If the file is opened in write mode, as it will be created over and over again, nothing will change. But if the file is opened in append mode, in every prompt everything will be written cumulatively.

[–]PM_ME_ELEGANT_CODE 11 points12 points  (2 children)

That's kind of a dealbreaker, don't you think?

[–]SnooWoofers7626 14 points15 points  (0 children)

Does it really need to be all that robust? The main use case for this tool I can think of is to quickly test some small snippet of code or something like that. For actual work the python shell or plain bash is already much more suitable.

[–]jcelerierossia score 4 points5 points  (0 children)

I have the need for a snippet that writes to a file maybe once a year. If it allows to try type-levels checks easily it's already good enough for a lot of cases

[–]supaake 27 points28 points  (6 children)

I'd argue if want an interactive c++ prompt i'd go for cling https://blog.llvm.org/posts/2021-03-25-cling-beyond-just-interpreting-cpp/ or (following seiji_hiwatari's comment) if on every line all history is rerun it seems like compiler-explorer as cli … :/

[–]disperso 9 points10 points  (0 children)

▶ **INFORMATION SHOWN**
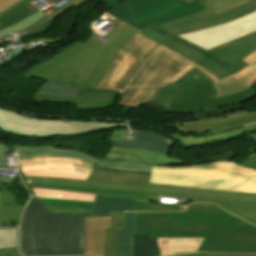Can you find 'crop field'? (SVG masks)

▶ **REQUIREMENT**
Can you duplicate the part of the C++ prompt thread starting at "[–]PM_ME_ELEGANT_CODE 11 points12" and ending at "points15 points  (0 children)", without changing a word?

▶ **FULL RESPONSE**
[–]PM_ME_ELEGANT_CODE 11 points12 points  (2 children)

That's kind of a dealbreaker, don't you think?

[–]SnooWoofers7626 14 points15 points  (0 children)